A report by Dr. Alisa G. Volkova (St. Petersburg) concerned numerous rehabilitation approaches to the post-transplant pediatric patients. Numerous measures are aimed for improvement of general physical and mental activity, resolving specific problems of individual muscle groups, joints and nerves, development of self-confidence, treatment of chronic fatigue, and, thus, finally, improving quality of their life.
Dr. A. E. Khain (Moscow) considered emotional distress and coping problems over the entire period of hematopoietic transplantation. These disturbances could be effectively diagnosed by means of several distress evaluation scales allowing to arrange additional psychological support in the course of treatment.
Dr. M. N. Maltseva (St. Petersburg) formulated a concept of a patient-oriented care when planning oncorehabilitation programs. Strategies of interaction with pediatric patients and their relatives are proposed in order to provide psychological support for the patient and his family.
Nursery in transplantation clinics
A special session was dedicated to the aspects of patients care by medical nurses. N. S. Nekrasova reported own data from Gorbacheva Institute concerning thraumas and measures to prevent them at the hematological clinics and ICU.
Role of nursing in epidemiological control at the BMT clinics were presented by A. A. Apostolova. Keeping aseptic and antiseptic measures, instructions for the patient’s relatives, optimal selection of antiseptic agents are essential for the cytopenic patients.
Loss of weight and cachexia in immunocompromised patients was discussed by Leshchuk (Moscow).

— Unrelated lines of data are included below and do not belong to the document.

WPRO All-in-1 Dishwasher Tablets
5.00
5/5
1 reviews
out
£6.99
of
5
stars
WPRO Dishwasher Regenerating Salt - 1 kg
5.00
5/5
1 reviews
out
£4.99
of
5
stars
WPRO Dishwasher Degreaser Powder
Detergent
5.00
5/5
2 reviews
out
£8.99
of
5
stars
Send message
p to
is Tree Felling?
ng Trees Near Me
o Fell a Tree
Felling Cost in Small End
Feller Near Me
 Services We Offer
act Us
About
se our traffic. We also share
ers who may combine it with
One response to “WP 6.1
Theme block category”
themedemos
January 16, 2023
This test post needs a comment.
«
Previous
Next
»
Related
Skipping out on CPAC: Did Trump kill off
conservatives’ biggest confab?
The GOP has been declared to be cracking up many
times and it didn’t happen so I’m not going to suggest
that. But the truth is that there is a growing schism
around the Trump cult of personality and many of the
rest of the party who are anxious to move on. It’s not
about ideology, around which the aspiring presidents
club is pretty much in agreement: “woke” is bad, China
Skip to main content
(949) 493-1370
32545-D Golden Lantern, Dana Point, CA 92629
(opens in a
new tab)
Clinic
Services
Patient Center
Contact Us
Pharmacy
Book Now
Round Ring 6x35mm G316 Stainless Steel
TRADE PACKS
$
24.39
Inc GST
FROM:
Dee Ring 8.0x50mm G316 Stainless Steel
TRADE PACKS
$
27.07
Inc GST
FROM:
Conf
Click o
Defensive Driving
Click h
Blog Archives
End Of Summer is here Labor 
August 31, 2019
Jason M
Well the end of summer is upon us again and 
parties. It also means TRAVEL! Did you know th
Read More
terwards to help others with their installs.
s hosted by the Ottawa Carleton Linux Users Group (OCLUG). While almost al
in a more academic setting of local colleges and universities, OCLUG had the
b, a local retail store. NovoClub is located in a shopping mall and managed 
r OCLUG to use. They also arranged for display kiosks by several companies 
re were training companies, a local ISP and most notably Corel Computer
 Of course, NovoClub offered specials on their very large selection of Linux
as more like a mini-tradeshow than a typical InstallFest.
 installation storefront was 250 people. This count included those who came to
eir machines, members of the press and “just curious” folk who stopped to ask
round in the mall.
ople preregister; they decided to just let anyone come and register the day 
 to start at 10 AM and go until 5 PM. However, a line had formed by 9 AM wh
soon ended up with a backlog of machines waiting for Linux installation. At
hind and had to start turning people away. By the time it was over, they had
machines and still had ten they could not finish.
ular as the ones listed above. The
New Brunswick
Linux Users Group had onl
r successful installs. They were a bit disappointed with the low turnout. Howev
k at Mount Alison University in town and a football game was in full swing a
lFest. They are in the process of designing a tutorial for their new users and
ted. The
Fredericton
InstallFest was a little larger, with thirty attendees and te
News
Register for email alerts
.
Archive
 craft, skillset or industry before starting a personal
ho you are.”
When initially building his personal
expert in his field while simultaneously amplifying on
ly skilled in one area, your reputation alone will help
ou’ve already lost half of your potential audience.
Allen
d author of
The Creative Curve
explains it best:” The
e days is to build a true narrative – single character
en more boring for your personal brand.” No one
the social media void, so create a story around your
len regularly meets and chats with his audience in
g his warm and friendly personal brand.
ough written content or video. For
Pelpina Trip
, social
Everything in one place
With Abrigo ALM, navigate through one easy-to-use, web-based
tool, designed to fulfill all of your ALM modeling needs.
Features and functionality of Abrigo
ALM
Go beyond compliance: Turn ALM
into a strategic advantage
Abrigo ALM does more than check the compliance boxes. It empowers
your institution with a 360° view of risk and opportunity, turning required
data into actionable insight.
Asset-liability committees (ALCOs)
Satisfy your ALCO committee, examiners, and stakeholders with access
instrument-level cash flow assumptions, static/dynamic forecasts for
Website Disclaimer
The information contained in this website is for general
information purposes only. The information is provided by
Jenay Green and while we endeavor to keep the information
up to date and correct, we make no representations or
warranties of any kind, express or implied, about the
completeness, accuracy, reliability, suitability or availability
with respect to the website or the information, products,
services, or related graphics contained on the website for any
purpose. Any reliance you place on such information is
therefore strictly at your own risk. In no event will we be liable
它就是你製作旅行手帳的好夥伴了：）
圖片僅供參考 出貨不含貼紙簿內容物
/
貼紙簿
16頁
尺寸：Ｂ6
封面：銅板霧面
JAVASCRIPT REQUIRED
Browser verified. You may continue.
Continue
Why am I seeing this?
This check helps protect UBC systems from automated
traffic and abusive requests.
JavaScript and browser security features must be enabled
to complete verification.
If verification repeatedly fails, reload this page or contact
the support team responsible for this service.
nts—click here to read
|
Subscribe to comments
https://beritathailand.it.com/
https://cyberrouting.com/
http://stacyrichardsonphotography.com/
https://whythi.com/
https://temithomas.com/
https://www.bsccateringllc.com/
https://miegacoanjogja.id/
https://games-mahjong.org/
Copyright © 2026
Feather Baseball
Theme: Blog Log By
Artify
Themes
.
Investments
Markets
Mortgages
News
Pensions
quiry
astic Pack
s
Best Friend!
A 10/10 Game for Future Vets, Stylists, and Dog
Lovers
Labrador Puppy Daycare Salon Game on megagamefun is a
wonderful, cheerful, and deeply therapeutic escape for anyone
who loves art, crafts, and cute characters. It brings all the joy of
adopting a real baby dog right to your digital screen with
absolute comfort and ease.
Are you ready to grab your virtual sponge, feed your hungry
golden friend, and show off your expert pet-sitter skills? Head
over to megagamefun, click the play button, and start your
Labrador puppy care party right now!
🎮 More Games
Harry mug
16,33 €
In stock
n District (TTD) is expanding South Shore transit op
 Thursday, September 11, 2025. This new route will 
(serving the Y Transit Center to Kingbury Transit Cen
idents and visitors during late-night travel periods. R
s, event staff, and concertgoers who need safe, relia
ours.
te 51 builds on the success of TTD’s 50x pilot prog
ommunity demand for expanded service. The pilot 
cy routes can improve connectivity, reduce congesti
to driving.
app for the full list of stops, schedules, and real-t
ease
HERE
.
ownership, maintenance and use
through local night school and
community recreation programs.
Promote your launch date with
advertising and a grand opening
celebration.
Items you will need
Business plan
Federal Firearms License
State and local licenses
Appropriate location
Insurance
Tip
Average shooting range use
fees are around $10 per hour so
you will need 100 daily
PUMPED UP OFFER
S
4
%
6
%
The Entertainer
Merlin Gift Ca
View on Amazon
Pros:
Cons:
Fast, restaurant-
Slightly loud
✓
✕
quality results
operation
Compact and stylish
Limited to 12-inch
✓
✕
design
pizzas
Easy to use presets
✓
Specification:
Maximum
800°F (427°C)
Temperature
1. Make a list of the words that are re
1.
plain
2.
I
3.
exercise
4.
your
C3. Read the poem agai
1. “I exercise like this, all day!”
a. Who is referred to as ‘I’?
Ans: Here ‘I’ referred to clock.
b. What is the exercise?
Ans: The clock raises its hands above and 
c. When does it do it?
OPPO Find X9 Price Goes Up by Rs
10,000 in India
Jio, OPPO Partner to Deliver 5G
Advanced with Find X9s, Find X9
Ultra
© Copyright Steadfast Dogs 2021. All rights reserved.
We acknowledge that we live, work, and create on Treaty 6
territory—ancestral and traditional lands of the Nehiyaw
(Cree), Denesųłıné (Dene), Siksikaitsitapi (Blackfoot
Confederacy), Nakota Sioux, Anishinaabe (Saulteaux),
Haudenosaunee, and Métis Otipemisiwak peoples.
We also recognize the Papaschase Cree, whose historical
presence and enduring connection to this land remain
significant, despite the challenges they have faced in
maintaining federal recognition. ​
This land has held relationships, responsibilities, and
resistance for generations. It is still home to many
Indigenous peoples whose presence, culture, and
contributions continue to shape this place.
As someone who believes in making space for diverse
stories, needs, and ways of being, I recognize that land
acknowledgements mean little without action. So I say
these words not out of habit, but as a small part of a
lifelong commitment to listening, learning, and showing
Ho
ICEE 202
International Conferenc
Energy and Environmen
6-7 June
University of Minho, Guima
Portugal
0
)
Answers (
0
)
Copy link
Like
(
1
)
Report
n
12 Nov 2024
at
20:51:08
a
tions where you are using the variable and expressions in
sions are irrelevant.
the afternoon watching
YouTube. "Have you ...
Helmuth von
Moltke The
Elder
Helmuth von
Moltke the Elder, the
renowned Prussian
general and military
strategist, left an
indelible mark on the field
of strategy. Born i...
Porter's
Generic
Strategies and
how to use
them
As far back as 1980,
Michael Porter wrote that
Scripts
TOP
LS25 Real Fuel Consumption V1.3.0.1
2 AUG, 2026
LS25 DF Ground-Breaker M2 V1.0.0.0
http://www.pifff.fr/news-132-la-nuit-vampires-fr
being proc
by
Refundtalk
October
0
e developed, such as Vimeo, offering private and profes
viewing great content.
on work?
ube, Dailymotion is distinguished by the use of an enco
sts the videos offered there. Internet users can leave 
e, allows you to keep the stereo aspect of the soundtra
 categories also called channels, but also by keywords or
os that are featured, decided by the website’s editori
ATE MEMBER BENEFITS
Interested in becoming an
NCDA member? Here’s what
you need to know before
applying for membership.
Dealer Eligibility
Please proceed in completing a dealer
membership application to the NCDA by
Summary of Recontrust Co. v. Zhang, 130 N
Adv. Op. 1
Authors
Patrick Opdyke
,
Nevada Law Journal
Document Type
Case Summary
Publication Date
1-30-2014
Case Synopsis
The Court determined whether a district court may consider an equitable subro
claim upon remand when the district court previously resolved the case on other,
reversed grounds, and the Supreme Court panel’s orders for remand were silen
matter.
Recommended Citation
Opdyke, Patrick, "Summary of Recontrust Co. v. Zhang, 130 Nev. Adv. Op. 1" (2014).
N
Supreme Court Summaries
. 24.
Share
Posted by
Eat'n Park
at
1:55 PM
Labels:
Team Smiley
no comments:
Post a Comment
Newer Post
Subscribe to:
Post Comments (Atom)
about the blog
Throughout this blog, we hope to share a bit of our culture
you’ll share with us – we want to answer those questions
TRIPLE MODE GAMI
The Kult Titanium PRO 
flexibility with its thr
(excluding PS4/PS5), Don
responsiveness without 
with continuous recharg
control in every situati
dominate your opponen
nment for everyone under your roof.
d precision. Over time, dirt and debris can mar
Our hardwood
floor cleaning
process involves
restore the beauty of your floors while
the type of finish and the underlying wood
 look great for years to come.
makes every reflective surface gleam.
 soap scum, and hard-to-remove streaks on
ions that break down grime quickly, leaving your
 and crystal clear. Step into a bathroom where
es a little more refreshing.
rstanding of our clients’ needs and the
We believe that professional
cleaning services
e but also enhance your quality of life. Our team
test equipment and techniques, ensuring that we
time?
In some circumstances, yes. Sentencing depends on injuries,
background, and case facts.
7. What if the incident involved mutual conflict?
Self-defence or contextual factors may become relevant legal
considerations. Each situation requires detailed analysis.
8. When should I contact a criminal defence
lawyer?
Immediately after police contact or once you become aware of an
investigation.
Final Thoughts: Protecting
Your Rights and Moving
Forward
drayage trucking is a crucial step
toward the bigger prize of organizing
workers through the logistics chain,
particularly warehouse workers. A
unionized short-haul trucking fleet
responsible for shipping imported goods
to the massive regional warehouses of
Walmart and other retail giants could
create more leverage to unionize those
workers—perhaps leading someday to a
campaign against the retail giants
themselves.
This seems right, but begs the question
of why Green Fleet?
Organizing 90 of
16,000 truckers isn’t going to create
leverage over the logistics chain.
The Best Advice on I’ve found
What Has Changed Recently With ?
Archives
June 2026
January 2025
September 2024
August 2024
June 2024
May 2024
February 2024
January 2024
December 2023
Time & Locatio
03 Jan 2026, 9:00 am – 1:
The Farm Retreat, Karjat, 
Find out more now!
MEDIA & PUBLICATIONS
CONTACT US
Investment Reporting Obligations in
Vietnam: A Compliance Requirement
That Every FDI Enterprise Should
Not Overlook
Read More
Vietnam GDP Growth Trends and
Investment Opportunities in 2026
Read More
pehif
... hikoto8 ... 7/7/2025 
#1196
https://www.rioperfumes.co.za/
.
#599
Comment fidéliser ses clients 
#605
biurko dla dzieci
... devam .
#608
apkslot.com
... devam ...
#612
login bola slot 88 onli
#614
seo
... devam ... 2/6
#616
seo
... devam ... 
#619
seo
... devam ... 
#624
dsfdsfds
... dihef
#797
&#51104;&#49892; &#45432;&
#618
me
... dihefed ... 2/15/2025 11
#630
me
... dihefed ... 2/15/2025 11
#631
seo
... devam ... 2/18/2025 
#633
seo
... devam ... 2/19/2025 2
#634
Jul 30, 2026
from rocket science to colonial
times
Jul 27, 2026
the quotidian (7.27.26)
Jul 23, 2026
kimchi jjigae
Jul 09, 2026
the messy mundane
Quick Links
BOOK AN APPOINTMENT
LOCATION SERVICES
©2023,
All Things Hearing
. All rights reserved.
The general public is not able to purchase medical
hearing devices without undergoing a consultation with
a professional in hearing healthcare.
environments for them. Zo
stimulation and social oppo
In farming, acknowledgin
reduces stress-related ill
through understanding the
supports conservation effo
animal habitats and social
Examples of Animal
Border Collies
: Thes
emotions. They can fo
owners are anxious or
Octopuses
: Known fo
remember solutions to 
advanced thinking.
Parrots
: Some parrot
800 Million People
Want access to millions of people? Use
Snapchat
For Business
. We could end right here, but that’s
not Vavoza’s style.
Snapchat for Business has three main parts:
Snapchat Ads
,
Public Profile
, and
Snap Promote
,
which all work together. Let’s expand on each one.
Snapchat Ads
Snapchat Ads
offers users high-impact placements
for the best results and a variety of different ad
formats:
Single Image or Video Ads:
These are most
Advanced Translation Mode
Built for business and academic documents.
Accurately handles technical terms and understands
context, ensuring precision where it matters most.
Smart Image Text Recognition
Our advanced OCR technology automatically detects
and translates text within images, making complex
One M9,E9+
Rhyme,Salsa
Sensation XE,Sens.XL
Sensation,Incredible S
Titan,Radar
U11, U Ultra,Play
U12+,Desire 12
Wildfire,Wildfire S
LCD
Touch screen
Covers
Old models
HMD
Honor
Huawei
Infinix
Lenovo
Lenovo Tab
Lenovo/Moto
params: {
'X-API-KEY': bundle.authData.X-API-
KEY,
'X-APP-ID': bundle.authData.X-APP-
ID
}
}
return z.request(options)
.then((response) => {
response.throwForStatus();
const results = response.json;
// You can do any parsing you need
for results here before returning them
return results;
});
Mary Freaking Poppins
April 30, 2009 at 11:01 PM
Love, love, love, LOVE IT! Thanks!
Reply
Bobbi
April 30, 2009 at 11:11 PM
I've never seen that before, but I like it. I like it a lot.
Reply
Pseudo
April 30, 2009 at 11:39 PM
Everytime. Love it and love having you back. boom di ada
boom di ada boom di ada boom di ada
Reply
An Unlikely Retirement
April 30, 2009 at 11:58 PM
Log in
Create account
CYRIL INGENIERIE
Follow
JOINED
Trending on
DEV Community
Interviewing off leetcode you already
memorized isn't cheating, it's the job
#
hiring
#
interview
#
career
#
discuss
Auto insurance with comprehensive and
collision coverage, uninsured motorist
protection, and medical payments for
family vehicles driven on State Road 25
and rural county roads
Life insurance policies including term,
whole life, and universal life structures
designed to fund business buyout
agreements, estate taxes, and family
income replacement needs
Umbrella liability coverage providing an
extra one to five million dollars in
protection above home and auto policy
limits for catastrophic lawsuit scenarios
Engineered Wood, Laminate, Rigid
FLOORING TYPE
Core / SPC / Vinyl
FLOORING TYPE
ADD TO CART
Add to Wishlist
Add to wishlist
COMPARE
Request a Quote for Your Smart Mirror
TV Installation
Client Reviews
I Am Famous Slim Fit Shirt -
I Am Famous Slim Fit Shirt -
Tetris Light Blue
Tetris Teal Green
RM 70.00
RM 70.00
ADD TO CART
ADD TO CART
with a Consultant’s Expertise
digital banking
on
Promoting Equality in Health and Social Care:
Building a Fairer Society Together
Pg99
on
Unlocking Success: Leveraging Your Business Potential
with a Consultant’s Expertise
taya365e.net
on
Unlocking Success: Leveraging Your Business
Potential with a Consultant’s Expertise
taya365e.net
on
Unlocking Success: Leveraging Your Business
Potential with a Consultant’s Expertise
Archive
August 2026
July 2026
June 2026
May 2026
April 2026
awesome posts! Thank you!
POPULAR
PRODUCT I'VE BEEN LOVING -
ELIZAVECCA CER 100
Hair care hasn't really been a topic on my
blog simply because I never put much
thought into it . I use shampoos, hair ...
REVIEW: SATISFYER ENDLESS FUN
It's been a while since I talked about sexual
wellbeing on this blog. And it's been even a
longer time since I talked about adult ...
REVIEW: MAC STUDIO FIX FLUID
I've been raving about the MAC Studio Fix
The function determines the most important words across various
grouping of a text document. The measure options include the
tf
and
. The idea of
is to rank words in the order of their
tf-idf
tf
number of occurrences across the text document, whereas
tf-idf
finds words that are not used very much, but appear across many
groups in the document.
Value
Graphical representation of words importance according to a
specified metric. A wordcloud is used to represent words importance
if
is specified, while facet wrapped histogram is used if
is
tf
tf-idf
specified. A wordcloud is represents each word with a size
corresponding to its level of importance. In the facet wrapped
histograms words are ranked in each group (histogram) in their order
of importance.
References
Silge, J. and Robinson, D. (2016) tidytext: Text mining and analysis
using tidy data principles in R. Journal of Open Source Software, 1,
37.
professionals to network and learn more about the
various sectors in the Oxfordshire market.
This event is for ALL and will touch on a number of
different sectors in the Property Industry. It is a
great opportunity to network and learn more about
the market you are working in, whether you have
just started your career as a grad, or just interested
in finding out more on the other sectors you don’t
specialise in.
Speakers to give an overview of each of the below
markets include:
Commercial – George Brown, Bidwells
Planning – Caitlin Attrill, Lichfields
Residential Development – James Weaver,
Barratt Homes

This rather common condition should be managed by nutritive support and nutritive therapy.
A report from the D. Rogachev Research Center of Children Hematology, Oncology and Immunology (Moscow) concerned psychological aspects of the posttransplant patients. R. B. Miroshkin et al. required an interdisciplinary cooperation when arranging medical and psychological correction of their behavioral and emotional problems.